Speaking pre-show, he said: “It’s that idea of waking up and maybe having no clear idea of where you are. You have to get dressed and run off in the morning from that scenario, that kinky night. Everything is messed up: you obviously don’t have time to look at yourself in the mirror. But when you’re on the street you look as hot as fuck because you own it. You’ve had a really good night, and everything is fantastic, so you just shine from the inside.”

Martens opened his collection with a series of generic standards that had been thoroughly tumbled and seemed all the fresher for it. A white tank top, denim outerwear, knit twinsets, half-button shirts and button down skirts were all hoiked, yanked, and agitated across the body. These looked great, and were a little reminiscent of the free-spirited conceptual hotness of Martens’ Y/Project output. Denims were coated in denim to retain stiffness despite movement, as if splashed with last night’s cocktails.

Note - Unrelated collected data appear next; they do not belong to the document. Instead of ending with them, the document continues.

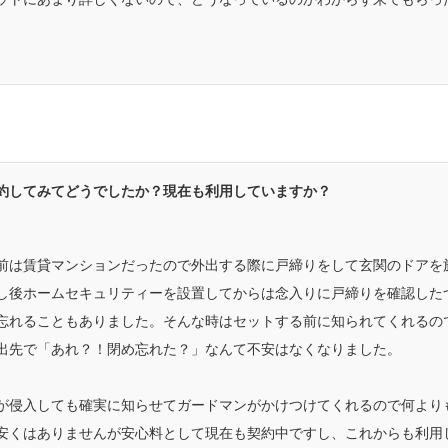
約してみてどうでしたか？現在も利用していますか？
前は賃貸マンションだったので外出する際に戸締りをして玄関のドアを
し後ホームセキュリティーを設置してからは念入りに戸締りを確認した
忘れることもありました。そんな時はセットする前に知られてくれるの
出先で「あれ？！閉め忘れた？」なんて不安はなくなりました。
が侵入しても確実に知らせてガードマンがかけつけてくれるので何より
安くはありませんが安心料として現在も契約中ですし、これからも利用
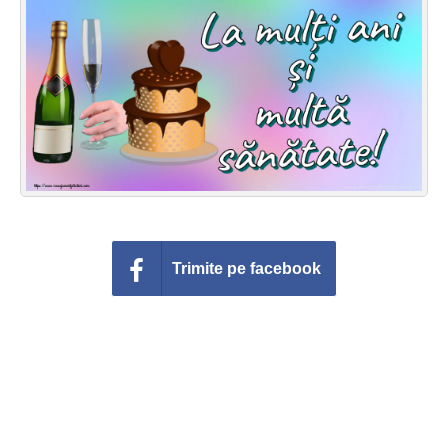
Felicitari zile saptamana
Felicitari muzicale
Felicitari muzicale personalizate
Felicitari animate
Invitatii personalizate
Conecteaza-te
Trimite pe facebook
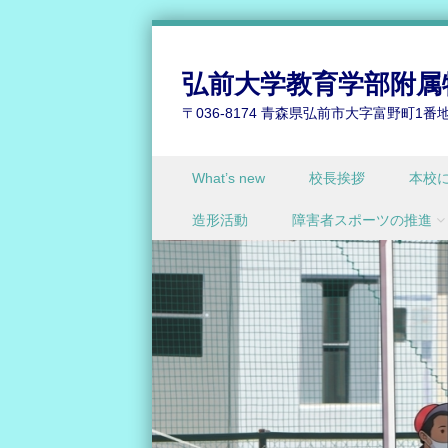
弘前大学教育学部附属
〒036-8174 青森県弘前市大字富野町1番地76 ℡ 
Skip to content
What’s new
校長挨拶
本校
Menu
造形活動
障害者スポーツの推進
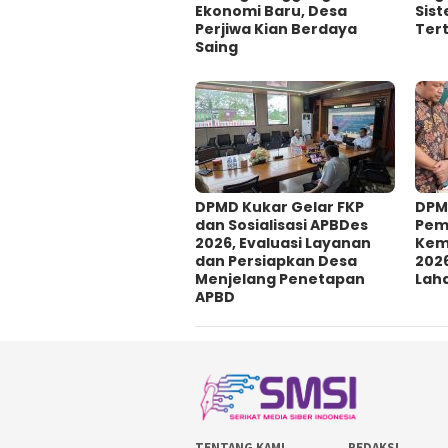
Ekonomi Baru, Desa
Sis
Perjiwa Kian Berdaya
Tert
Saing
DPMD Kukar Gelar FKP
DPM
dan Sosialisasi APBDes
Pem
2026, Evaluasi Layanan
Kem
dan Persiapkan Desa
2026
Menjelang Penetapan
Laha
APBD
TENTANG KAMI
REDAKSI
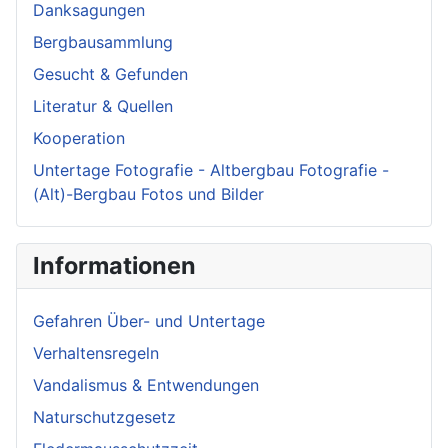
Danksagungen
Bergbausammlung
Gesucht & Gefunden
Literatur & Quellen
Kooperation
Untertage Fotografie - Altbergbau Fotografie -
(Alt)-Bergbau Fotos und Bilder
Informationen
Gefahren Über- und Untertage
Verhaltensregeln
Vandalismus & Entwendungen
Naturschutzgesetz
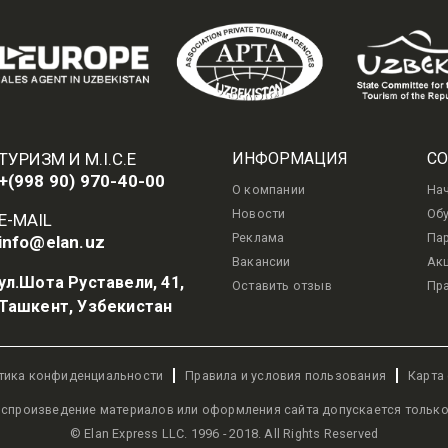
ТУРИЗМ И M.I.C.E
ИНФОРМАЦИЯ
СО
+(998 90) 970-40-00
О компании
На
Новости
Об
E-MAIL
Реклама
Па
info@elan.uz
Вакансии
Акц
ул.Шота Руставели, 41,
Оставить отзыв
Пр
Ташкент, Узбекистан
тика конфиденциальности
Правила и условия пользования
Карта
оспроизведение материалов или оформления сайта допускается только
© Elan Express LLC. 1996 - 2018. All Rights Reserved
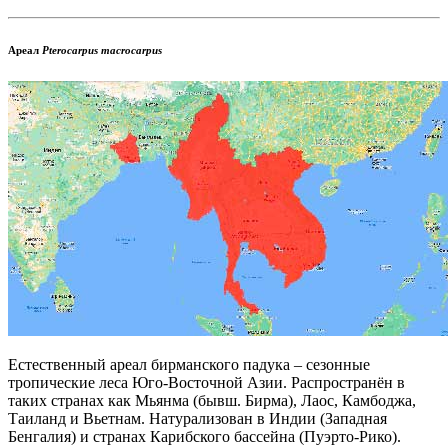
Ареал
Pterocarpus macrocarpus
Естественный ареал бирманского падука – сезонные
тропические леса Юго-Восточной Азии. Распространён в
таких странах как
Мьянма
(бывш. Бирма),
Лаос
,
Камбоджа
,
Таиланд
и
Вьетнам
. Натурализован в
Индии
(Западная
Бенгалия) и странах
Карибского бассейна
(Пуэрто-Рико).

Knitwear incorporating embroidered needlepoint florals and denim lined with upcycled felt blankets (and blankets lined with denim) suggested the wearers had grabbed the first thing on hand to cover themselves as they bolted out the door. The florals were inset ingeniously into the necklines of a color smudged ivory cable cardigan worn above a rib-knit romper, or into the collars of cotton shirting or knit tank tops. At the end the florals sprouted again on the stiffened surface of quilt wraps. Boyfriend T-shirts and check shirts were layered, twisted, and wrapped into each other to create single, apparently messed-up jumpsuits and dresses. A pale blue silk skirt hung close to ankle length apart from at the left thigh, where it snagged upwards as if caught.

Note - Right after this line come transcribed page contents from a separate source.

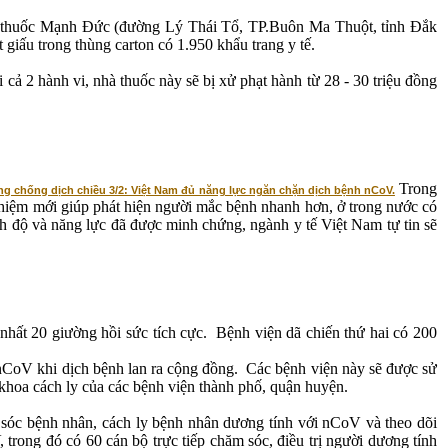
nhà thuốc Mạnh Đức (đường Lý Thái Tổ, TP.Buôn Ma Thuột, tỉnh Đắk
 giấu trong thùng carton có 1.950 khẩu trang y tế.
ả 2 hành vi, nhà thuốc này sẽ bị xử phạt hành từ 28 - 30 triệu đồng
Trong
g chống dịch chiều 3/2: Việt Nam đủ năng lực ngăn chặn dịch bệnh nCoV.
 nghiệm mới giúp phát hiện người mắc bệnh nhanh hơn, ở trong nước có
ình độ và năng lực đã được minh chứng, ngành y tế Việt Nam tự tin sẽ
hất 20 giường hồi sức tích cực. Bệnh viện dã chiến thứ hai có 200
 nCoV khi dịch bệnh lan ra cộng đồng. Các bệnh viện này sẽ được sử
 khoa cách ly của các bệnh viện thành phố, quận huyện.
sóc bệnh nhân, cách ly bệnh nhân dương tính với nCoV và theo dõi
trong đó có 60 cán bộ trực tiếp chăm sóc, điều trị người dương tính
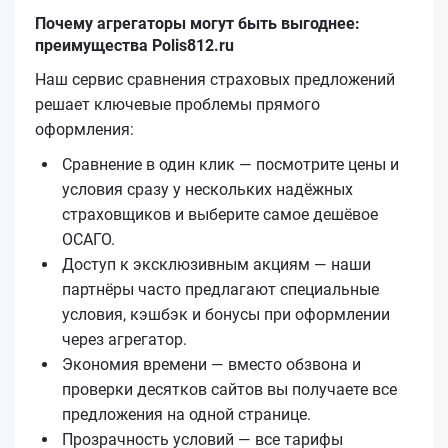
Почему агрегаторы могут быть выгоднее:
преимущества Polis812.ru
Наш сервис сравнения страховых предложений
решает ключевые проблемы прямого
оформления:
Сравнение в один клик — посмотрите цены и
условия сразу у нескольких надёжных
страховщиков и выберите самое дешёвое
ОСАГО.
Доступ к эксклюзивным акциям — наши
партнёры часто предлагают специальные
условия, кэшбэк и бонусы при оформлении
через агрегатор.
Экономия времени — вместо обзвона и
проверки десятков сайтов вы получаете все
предложения на одной странице.
Прозрачность условий — все тарифы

Velvet flocked denim, wrap around mini-shorts, pantaboots, roughly contrasting pleated dresses (some apparently with hems tucked unwittingly into underwear), and a cluster of patched faux fur coats and gilets made from Diesel’s trove of deadstock added to the dressed-excellently-in-the-dark mix. Towards the end of the collection Martens heaved what he termed “a vomit of color” into the action: leather and shearling outerwear, shirting and pants were painted as powerfully as The Wiggles. Flattened legged jeans and twinset cotton tops were more delicately color drenched in confetti colors.

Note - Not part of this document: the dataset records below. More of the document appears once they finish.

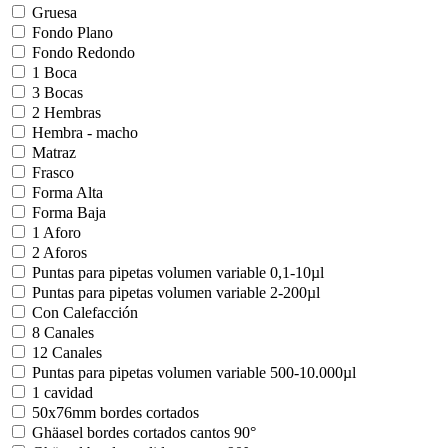
Gruesa
Fondo Plano
Fondo Redondo
1 Boca
3 Bocas
2 Hembras
Hembra - macho
Matraz
Frasco
Forma Alta
Forma Baja
1 Aforo
2 Aforos
Puntas para pipetas volumen variable 0,1-10µl
Puntas para pipetas volumen variable 2-200µl
Con Calefacción
8 Canales
12 Canales
Puntas para pipetas volumen variable 500-10.000µl
1 cavidad
50x76mm bordes cortados
Ghäasel bordes cortados cantos 90°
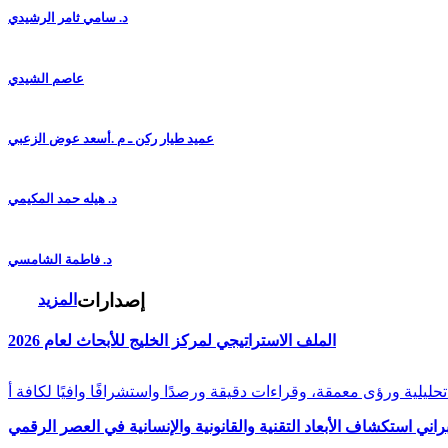
د. سامي ثامر الرشيدي
عاصم الشيدي
عميد طيار ركن ـ م .أسعد عوض الزعبي
د. هيله حمد المكيمي
د. فاطمة الشامسي
إصدارات
المزيد
الملف الاستراتيجي لمركز الخليج للأبحاث لعام 2026
راني استكشاف الأبعاد التقنية والقانونية والإنسانية في العصر الرقمي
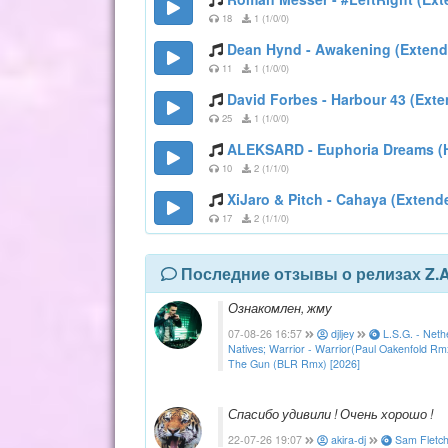
18
1 (1/0/0)
Dean Hynd - Awakening (Extend
11
1 (1/0/0)
David Forbes - Harbour 43 (Ext
25
1 (1/0/0)
ALEKSARD - Euphoria Dreams (
10
2 (1/1/0)
XiJaro & Pitch - Cahaya (Extend
17
2 (1/1/0)
Последние отзывы о релизах Z.
Ознакомлен, жму
07-08-26 16:57
djljey
L.S.G. - Net
Natives; Warrior - Warrior(Paul Oakenfold Rm
The Gun (BLR Rmx) [2026]
Спасибо удивили ! Очень хорошо !
22-07-26 19:07
akira-dj
Sam Fletche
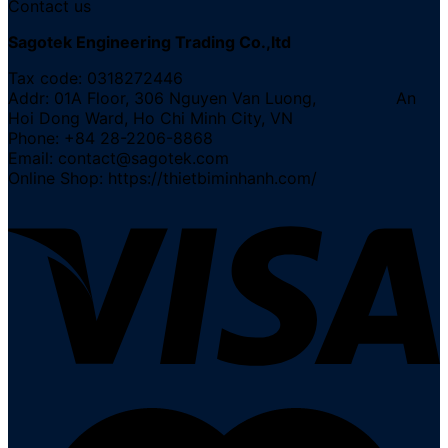
Contact us
Sagotek Engineering Trading Co.,ltd
Tax code: 0318272446
Addr: 01A Floor, 306 Nguyen Van Luong, An
Hoi Dong Ward, Ho Chi Minh City, VN
Phone: +84 28-2206-8868
Email: contact@sagotek.com
Online Shop: https://thietbiminhanh.com/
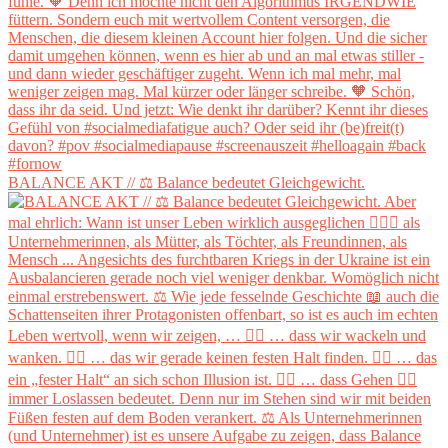
BALANCE AKT // ⚖️ Balance bedeutet Gleichgewicht.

These tones reflected the set, an anarchic installation of tens of thousands of props from shows and parties going back to the 1980s that were dug out of the Diesel archive. I spent this show being stared down by a stuffed (fake) zebra in a hat who was surrounded by a scattering of condoms, a slice of pizza and a cigarette. Amongst the props was a bed containing an apparently unoccupied stuffed pig costume, arranged as if sleeping. As the finale passed it stirred, sat up, and looked around with startled cartoon eyes.